[Stored records]

++++++++++

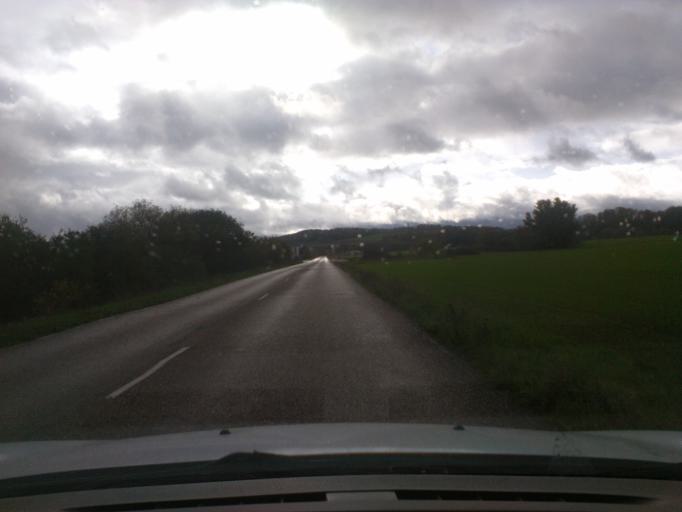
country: FR
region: Lorraine
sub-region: Departement des Vosges
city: Charmes
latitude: 48.3837
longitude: 6.2651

++++++++++

JOB: Repeat every line of the records above word for word, but leave out the pictures.

SOLUTION TO THE EXERCISE:
country: FR
region: Lorraine
sub-region: Departement des Vosges
city: Charmes
latitude: 48.3837
longitude: 6.2651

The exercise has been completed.